We have : $tan^2\alpha +1 =\frac{1}{1-sin^2\alpha}$ The problem is equivalent to : $\frac{1}{1-sin^2\alpha}+\frac{1}{1-sin^2\beta}+\frac{1}{1-sin^2\gamma} \geq \frac{27}{8}$ By Cauchy-Scharwz's ineq , we have : $\frac{1}{1-sin^2\alpha}+\frac{1}{1-sin^2\beta}+\frac{1}{1-sin^2\gamma} \geq \frac{9}{3-(sin^2\alpha+sin^2\beta+sin^2\gamma)}$ It's enough to show that : $sin^2\alpha+sin^2\beta+sin^2\gamma \geq \frac{1}{3}$ , which is true by Cauchy again .

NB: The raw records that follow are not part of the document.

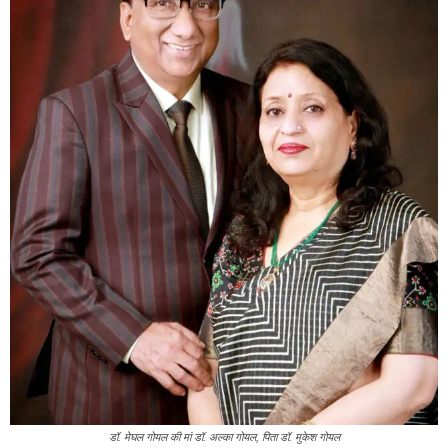
डॉ. मेघल गोयल की मां डॉ. अल्का गोयल, पिता डॉ. मुकेश गोयल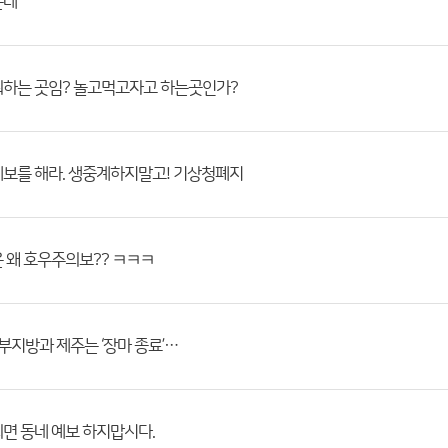
는데
뭐하는 곳임? 놀고먹고자고 하는곳인가?
보를 해라. 생중계하지말고! 기상청폐지
 왜 호우주의보?? ㅋㅋㅋ
남부지방과 제주는 ‘장마 종료’…
면 동네 예보 하지맙시다.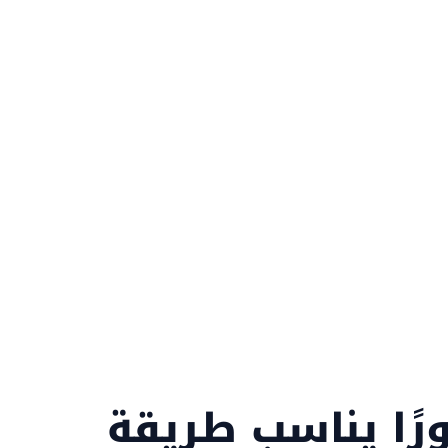
لمتاجر والتطبيقات في السعودية على تحسين
ظهورها في Google وخرائط Google ومحركات البحث بالذكاء
ل البحث إلى زيارات مؤهلة وطلبات حقيقية.
ًا يناسب طريقة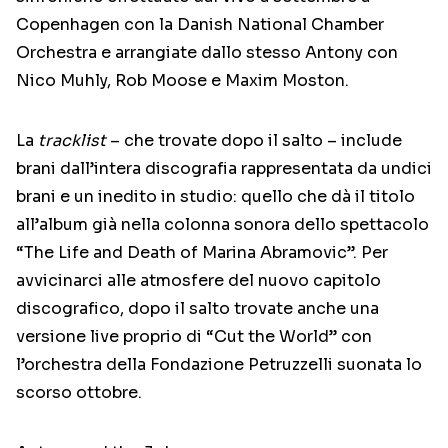
Copenhagen con la Danish National Chamber
Orchestra e arrangiate dallo stesso Antony con
Nico Muhly, Rob Moose e Maxim Moston.
La
tracklist
– che trovate dopo il salto – include
brani dall’intera discografia rappresentata da undici
brani e un inedito in studio: quello che dà il titolo
all’album già nella colonna sonora dello spettacolo
“The Life and Death of Marina Abramovic”. Per
avvicinarci alle atmosfere del nuovo capitolo
discografico, dopo il salto trovate anche una
versione live proprio di “Cut the World” con
l’orchestra della Fondazione Petruzzelli suonata lo
scorso ottobre.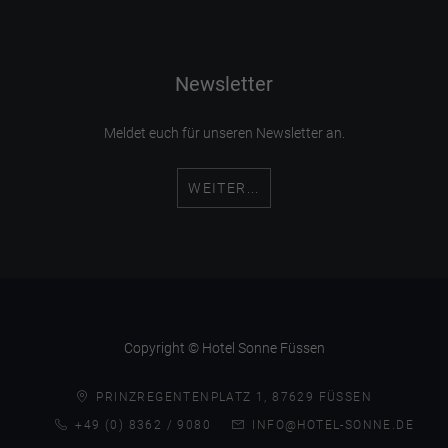
Newsletter
Meldet euch für unseren Newsletter an.
WEITER...
Copyright © Hotel Sonne Füssen
PRINZREGENTENPLATZ 1, 87629 FÜSSEN
+49 (0) 8362 / 9080
INFO@HOTEL-SONNE.DE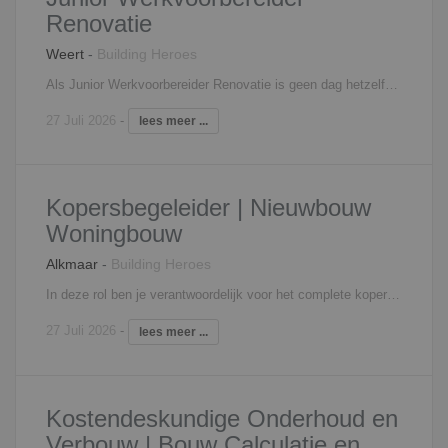
Renovatie
Weert
-
Building Heroes
Als Junior Werkvoorbereider Renovatie is geen dag hetzelfde en de projecten hebben een hogere doorloopsnelheid. Dat maakt dat de tijd voorbij vliegt en je je niet hoeft te vervelen. Je moet bouwkundig onderlegd zijn, organisatorisch sterk en hebt je zaakjes goed op orde. Je bent als werkvoorbereider van a tot z verantwoordelijk voor je eigen projecten en fungeert binnen deze onderneming eigenlijk als eigen aannemer. Zo bestaan je taken onder andere uit: Het opnemen woningen, contact houden met bewoners, uitwerken plannen, inkopen van onderaannemers en het inplannen van vakmannen. Daarnaast doe je ook kwaliteitscontroles en verzorg je de financiële afwikkeling en oplevering. Deze rol is de ideale binnen- buiten functie voor mensen aan het begin van hun bouwkundige carrière.
27 Juli 2026
-
lees meer ...
Kopersbegeleider | Nieuwbouw
Woningbouw
Alkmaar
-
Building Heroes
In deze rol ben je verantwoordelijk voor het complete kopersbegeleidingstraject van meerdere woningbouwprojecten. Je richt keuzeprocessen in, adviseert klanten over de mogelijkheden en zorgt ervoor dat alle gemaakte keuzes correct worden vastgelegd en afgestemd met de uitvoering. Je werkzaamheden bestaan onder andere uit: Het opzetten en beheren van meer- en minderwerkopties per project; Het begeleiden van kopers tijdens het volledige keuzeproces; Het verwerken en bewaken van klantkeuzes in de kopersportal; Het afstemmen van wensen en wijzigingen met het uitvoeringsteam; Het meedenken over de inrichting en optimalisatie van showrooms en keuzeprocessen; Het verzorgen van duidelijke communicatie richting kopers en betrokken bouwpartners; Het begeleiden van maatwerktrajecten voor exclusieve woningen en penthouses. Binnen startersprojecten werk je veelal met een zorgvuldig samengesteld keuzeaanbod, waarbij kopers bijvoorbeeld kunnen kiezen uit verschillende tegels, sanitairopstellingen en keukenconfiguraties. Bij de luxere projecten verschuift de rol steeds meer richting individueel advies en maatwerk.
27 Juli 2026
-
lees meer ...
Kostendeskundige Onderhoud en
Verbouw | Bouw Calculatie en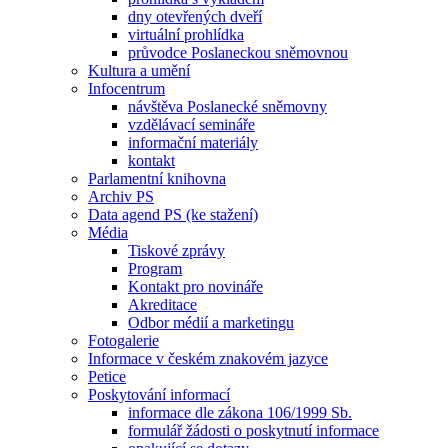
dny otevřených dveří
virtuální prohlídka
průvodce Poslaneckou sněmovnou
Kultura a umění
Infocentrum
návštěva Poslanecké sněmovny
vzdělávací semináře
informační materiály
kontakt
Parlamentní knihovna
Archiv PS
Data agend PS (ke stažení)
Média
Tiskové zprávy
Program
Kontakt pro novináře
Akreditace
Odbor médií a marketingu
Fotogalerie
Informace v českém znakovém jazyce
Petice
Poskytování informací
informace dle zákona 106/1999 Sb.
formulář žádosti o poskytnutí informace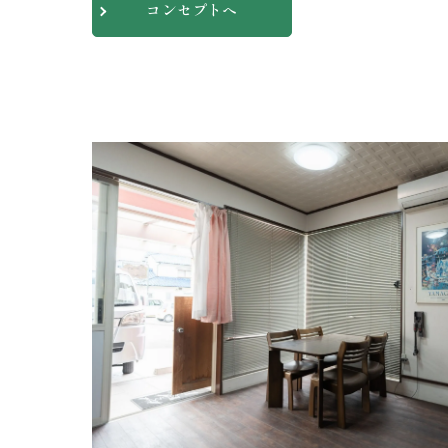
コンセプトへ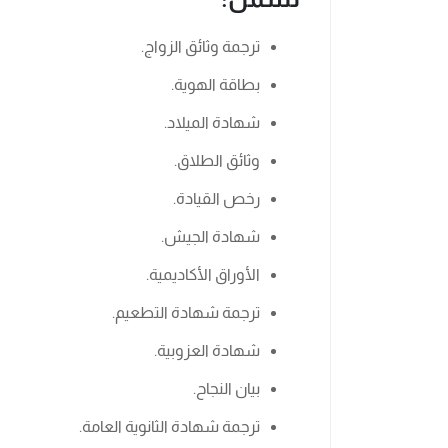
ترجمة وثائق الزواج.
بطاقة الهوية.
شهادة الميلاد.
وثائق الطلاق.
رخص القيادة.
شهادة الجيش.
الأوراق الأكاديمية.
ترجمة شهادة التطعيم.
شهادة العزوبية.
بيان النجاح.
ترجمة شهادة الثانوية العامة.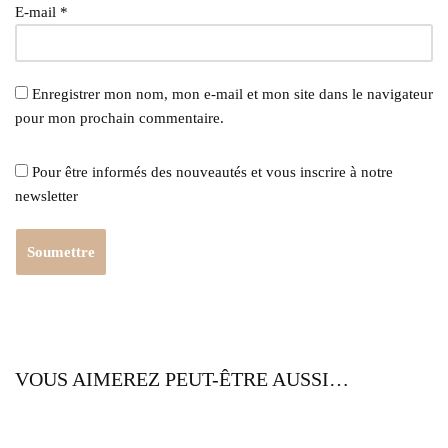
E-mail
*
Enregistrer mon nom, mon e-mail et mon site dans le navigateur
pour mon prochain commentaire.
Pour être informés des nouveautés et vous inscrire à notre
newsletter
VOUS AIMEREZ PEUT-ÊTRE AUSSI…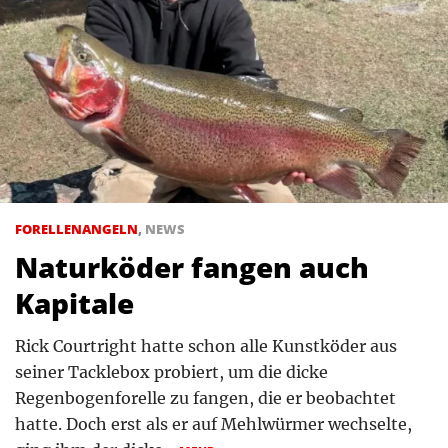
FORELLENANGELN
,
NEWS
Naturköder fangen auch
Kapitale
Rick Courtright hatte schon alle Kunstköder aus
seiner Tacklebox probiert, um die dicke
Regenbogenforelle zu fangen, die er beobachtet
hatte. Doch erst als er auf Mehlwürmer wechselte,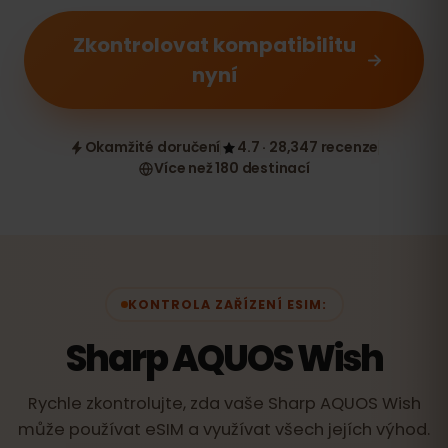
Zkontrolovat kompatibilitu
nyní
Okamžité doručení
4.7 · 28,347 recenze
Více než 180 destinací
KONTROLA ZAŘÍZENÍ ESIM:
Sharp AQUOS Wish
Rychle zkontrolujte, zda vaše Sharp AQUOS Wish
může používat eSIM a využívat všech jejích výhod.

by cauchy we have (cos²a+ cos²b+ cos²c) . (tg²a+ tg²b + tg²c) >= (sina +sinb +sinc)² = 1. see that, again by cauchy, 3.(sin²a + sin²b + sin²c) >= (sina + sinb+ sinc)² = 1 this implies that 3- (cos²a + cos²b + cos²c)>= 1/3 so, cos²a+cos²b+cos²c <=3/8. so, 3/8 . (tg²a+tg²b+tg²a) >= 1, and the result follow.

My solution is similar to nntu. put $sin a=x$ etc. So the problem is equivalent to. $x,y,z>0$ $x+y+z=1$ and we want to prove that $\sum\frac{x^2}{1-x^2}\geq\frac{3}{8}$. We use cauchy in the engel form to have $\sum\frac{x^2}{1-x^2}\geq\frac{(x+y+z)^2}{3-(x^2+y^2+z^2)}$ so it emains to prove that $\frac{(x+y+z)^2}{3-(x^2+y^2+z^2)}\geq\frac{3}{8}$ <=>...<=> $3(x^2+y^2+z^2)\geq 1$ which is true.